■ What the exercise asks:
Could you print the stretch of lines below from the one with "27. SUBJECT: Construction" through the one with "PURSUE the Transformational", exactly as they stand and without any pictures?

Segment Start: Information provided

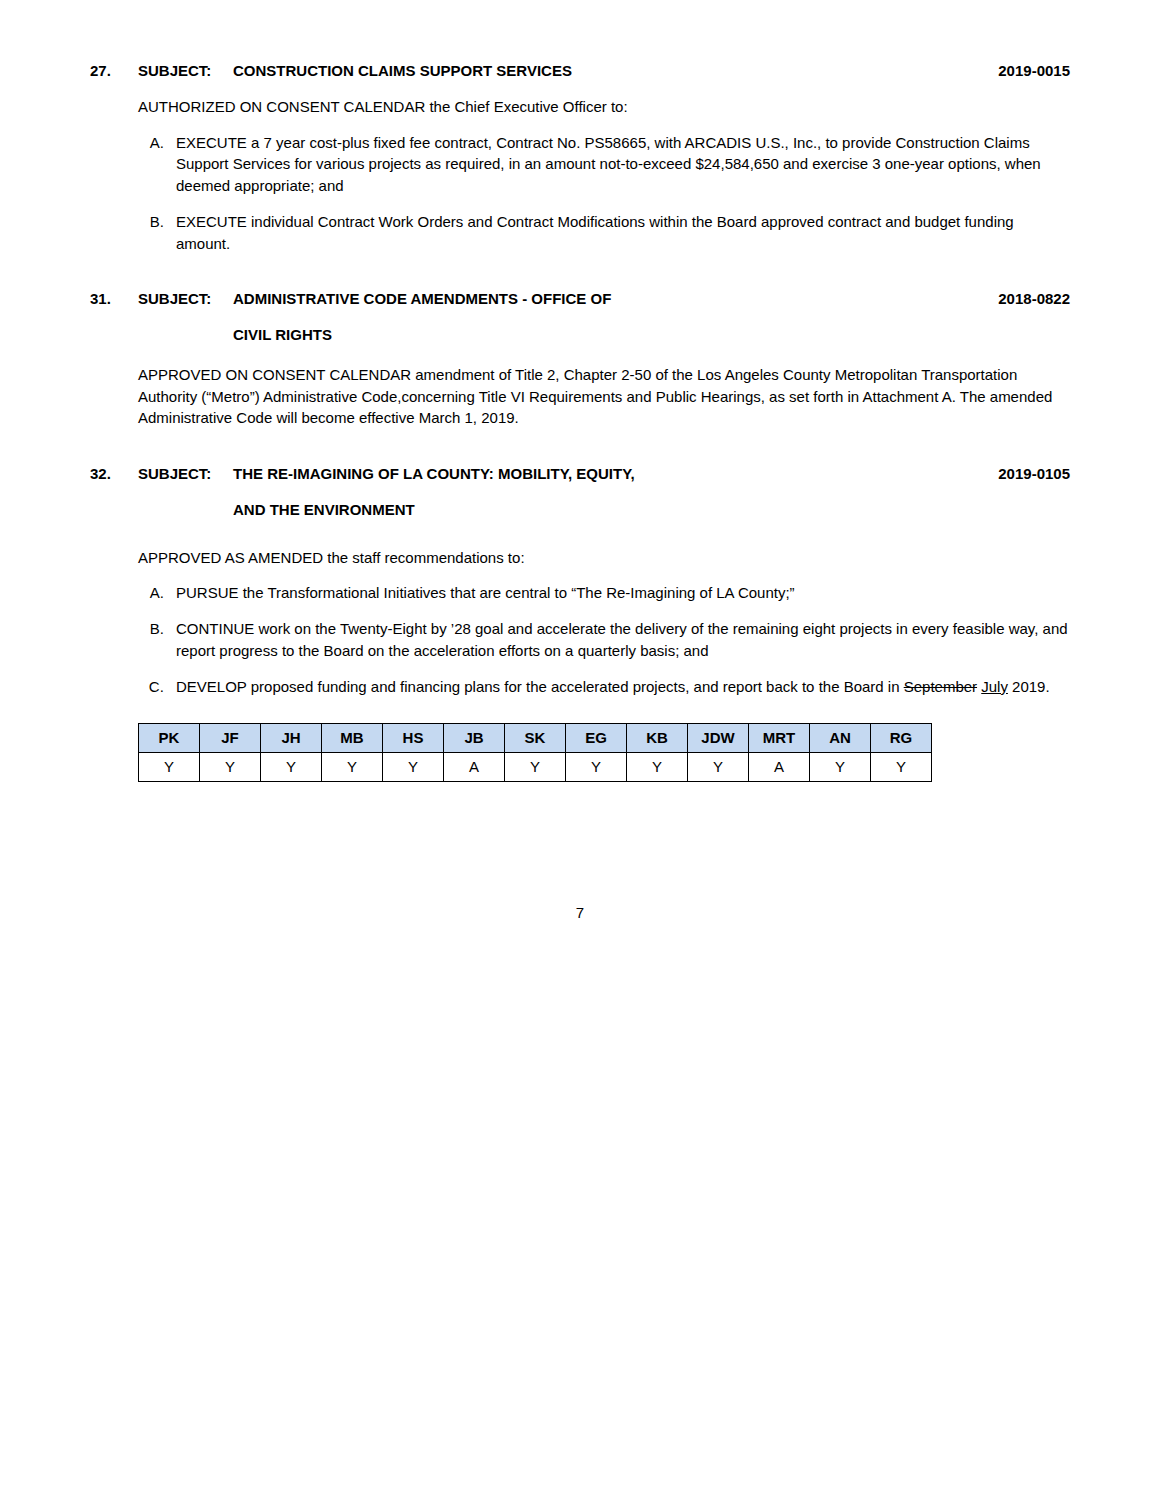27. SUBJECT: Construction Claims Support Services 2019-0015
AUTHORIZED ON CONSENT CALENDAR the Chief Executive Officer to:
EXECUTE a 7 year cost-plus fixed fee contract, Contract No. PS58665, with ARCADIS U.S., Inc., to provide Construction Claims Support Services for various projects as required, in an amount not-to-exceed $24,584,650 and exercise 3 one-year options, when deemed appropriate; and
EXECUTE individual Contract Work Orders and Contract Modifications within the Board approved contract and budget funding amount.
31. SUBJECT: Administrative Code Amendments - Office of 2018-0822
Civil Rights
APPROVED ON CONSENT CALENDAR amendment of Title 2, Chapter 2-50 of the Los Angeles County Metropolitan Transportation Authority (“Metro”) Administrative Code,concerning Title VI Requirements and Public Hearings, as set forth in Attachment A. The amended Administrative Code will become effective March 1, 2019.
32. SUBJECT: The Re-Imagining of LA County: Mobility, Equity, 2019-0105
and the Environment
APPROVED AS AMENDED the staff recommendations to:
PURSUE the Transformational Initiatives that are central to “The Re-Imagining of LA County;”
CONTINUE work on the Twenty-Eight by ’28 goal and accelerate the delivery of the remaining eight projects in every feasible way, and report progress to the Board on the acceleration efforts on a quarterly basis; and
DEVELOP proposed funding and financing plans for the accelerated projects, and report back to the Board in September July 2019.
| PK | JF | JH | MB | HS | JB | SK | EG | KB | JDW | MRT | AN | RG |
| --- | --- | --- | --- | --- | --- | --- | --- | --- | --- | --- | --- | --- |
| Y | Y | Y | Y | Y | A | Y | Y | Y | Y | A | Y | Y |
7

Segment End: Information provided
Segment Start: Information provided

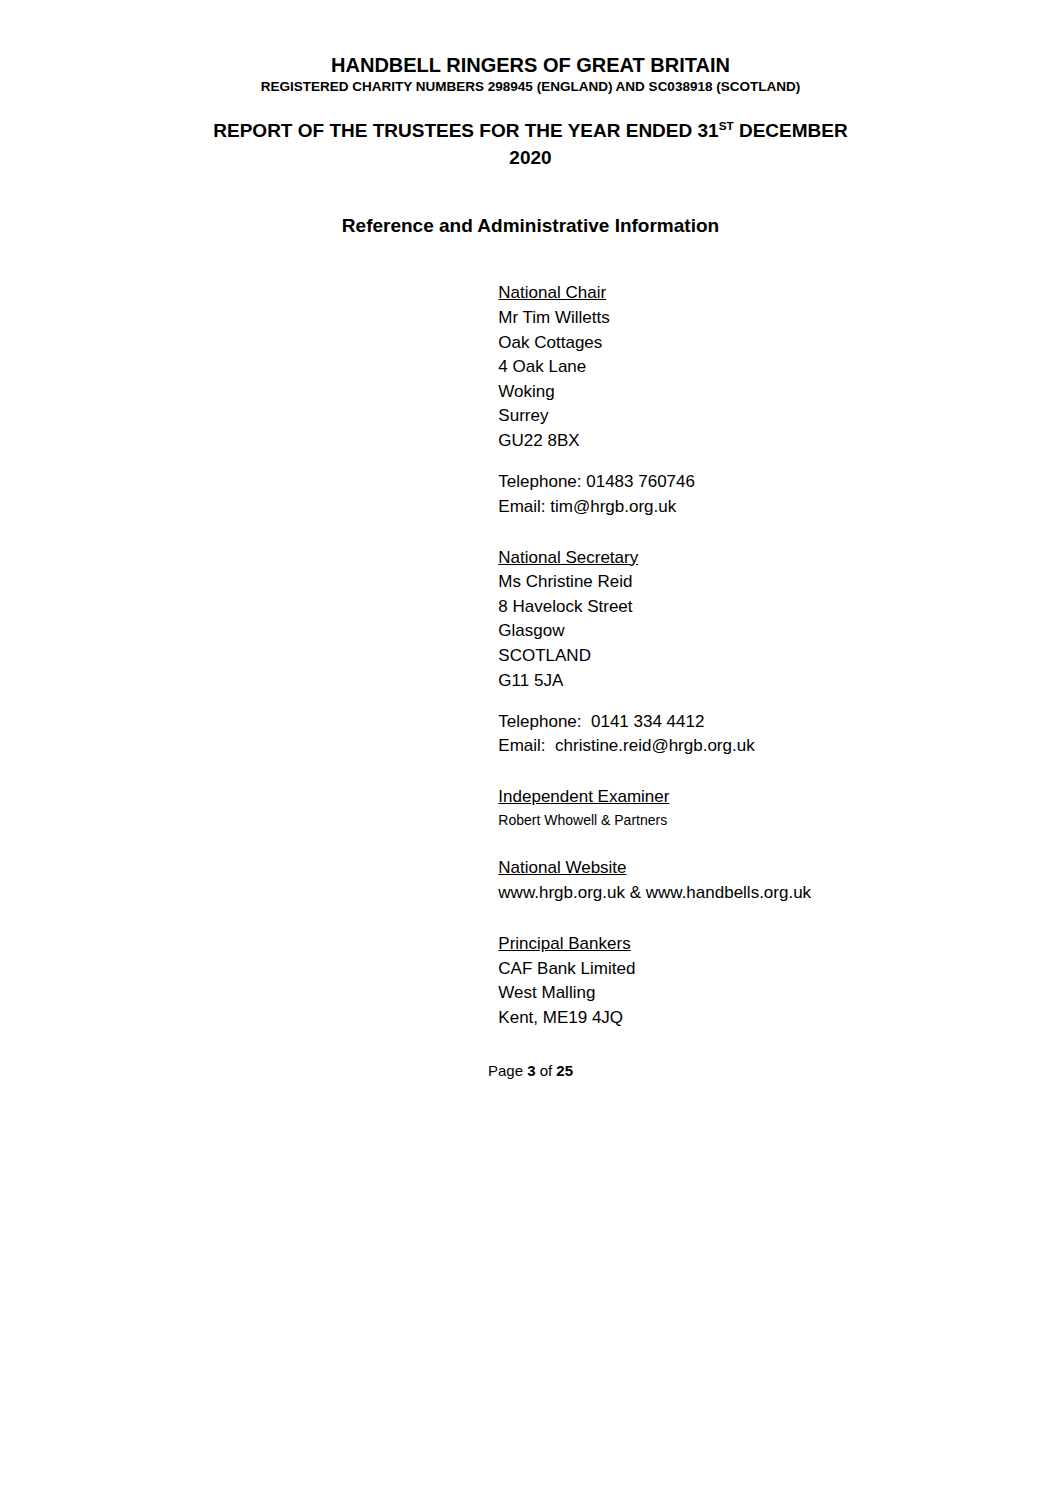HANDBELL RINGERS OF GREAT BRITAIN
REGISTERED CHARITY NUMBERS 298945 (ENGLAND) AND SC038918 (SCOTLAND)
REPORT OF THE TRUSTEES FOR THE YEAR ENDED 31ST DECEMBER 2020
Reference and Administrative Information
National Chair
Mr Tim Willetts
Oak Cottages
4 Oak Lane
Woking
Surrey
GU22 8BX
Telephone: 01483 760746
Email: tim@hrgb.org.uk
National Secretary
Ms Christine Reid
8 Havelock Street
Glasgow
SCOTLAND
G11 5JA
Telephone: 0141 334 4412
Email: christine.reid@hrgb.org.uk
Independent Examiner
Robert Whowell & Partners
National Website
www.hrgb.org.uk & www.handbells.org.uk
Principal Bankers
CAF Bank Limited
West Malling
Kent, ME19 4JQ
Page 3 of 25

Segment End: Information provided
Segment Start: Information provided

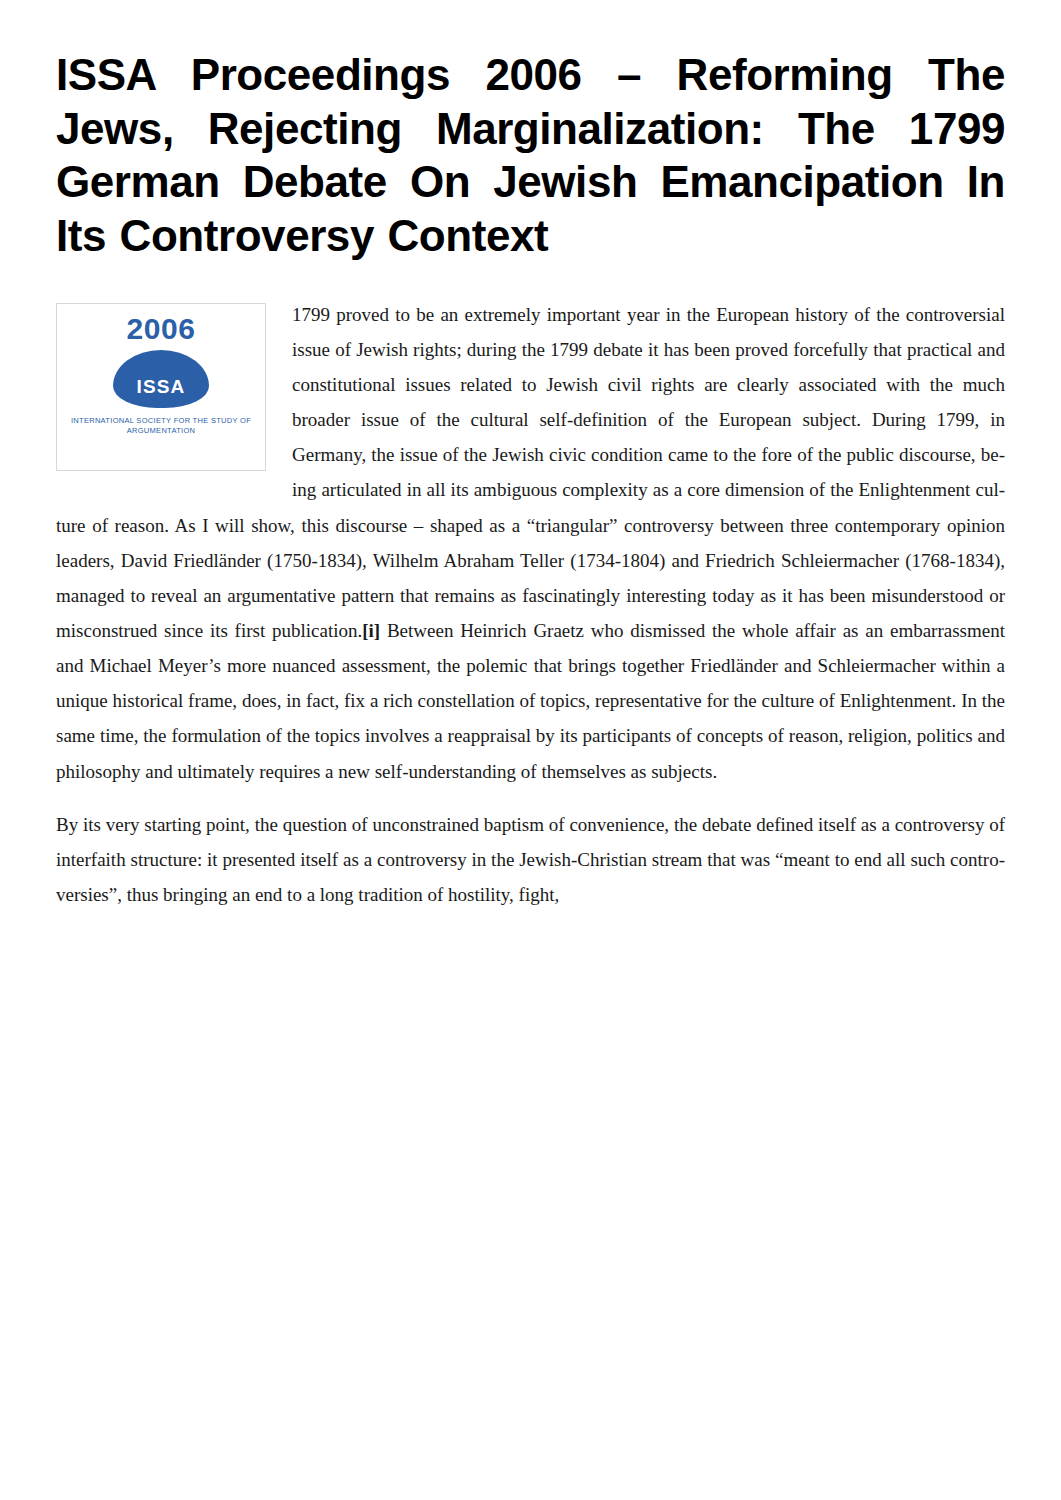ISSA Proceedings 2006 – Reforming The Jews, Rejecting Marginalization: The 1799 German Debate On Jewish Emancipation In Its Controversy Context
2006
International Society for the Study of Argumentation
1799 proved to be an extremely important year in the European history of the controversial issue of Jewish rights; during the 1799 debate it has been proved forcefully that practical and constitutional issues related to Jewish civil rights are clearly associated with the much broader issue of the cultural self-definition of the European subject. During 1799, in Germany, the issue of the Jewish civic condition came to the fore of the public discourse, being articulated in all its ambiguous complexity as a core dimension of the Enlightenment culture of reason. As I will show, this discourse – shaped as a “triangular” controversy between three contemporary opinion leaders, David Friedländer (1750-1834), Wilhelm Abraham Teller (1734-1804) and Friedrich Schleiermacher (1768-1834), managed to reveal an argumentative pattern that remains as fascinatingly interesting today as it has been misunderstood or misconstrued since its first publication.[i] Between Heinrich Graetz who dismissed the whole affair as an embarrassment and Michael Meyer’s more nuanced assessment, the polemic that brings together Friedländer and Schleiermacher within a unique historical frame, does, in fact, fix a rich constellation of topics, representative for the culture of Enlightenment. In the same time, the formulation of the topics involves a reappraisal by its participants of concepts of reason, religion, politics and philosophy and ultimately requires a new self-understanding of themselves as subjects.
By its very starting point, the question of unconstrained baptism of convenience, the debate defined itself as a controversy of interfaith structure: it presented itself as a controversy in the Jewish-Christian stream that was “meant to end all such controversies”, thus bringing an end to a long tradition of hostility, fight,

Segment End: Information provided

■ Exercise output:
27. SUBJECT: Construction Claims Support Services 2019-0015
AUTHORIZED ON CONSENT CALENDAR the Chief Executive Officer to:
EXECUTE a 7 year cost-plus fixed fee contract, Contract No. PS58665, with ARCADIS U.S., Inc., to provide Construction Claims Support Services for various projects as required, in an amount not-to-exceed $24,584,650 and exercise 3 one-year options, when deemed appropriate; and
EXECUTE individual Contract Work Orders and Contract Modifications within the Board approved contract and budget funding amount.
31. SUBJECT: Administrative Code Amendments - Office of 2018-0822
Civil Rights
APPROVED ON CONSENT CALENDAR amendment of Title 2, Chapter 2-50 of the Los Angeles County Metropolitan Transportation Authority (“Metro”) Administrative Code,concerning Title VI Requirements and Public Hearings, as set forth in Attachment A. The amended Administrative Code will become effective March 1, 2019.
32. SUBJECT: The Re-Imagining of LA County: Mobility, Equity, 2019-0105
and the Environment
APPROVED AS AMENDED the staff recommendations to:
PURSUE the Transformational Initiatives that are central to “The Re-Imagining of LA County;”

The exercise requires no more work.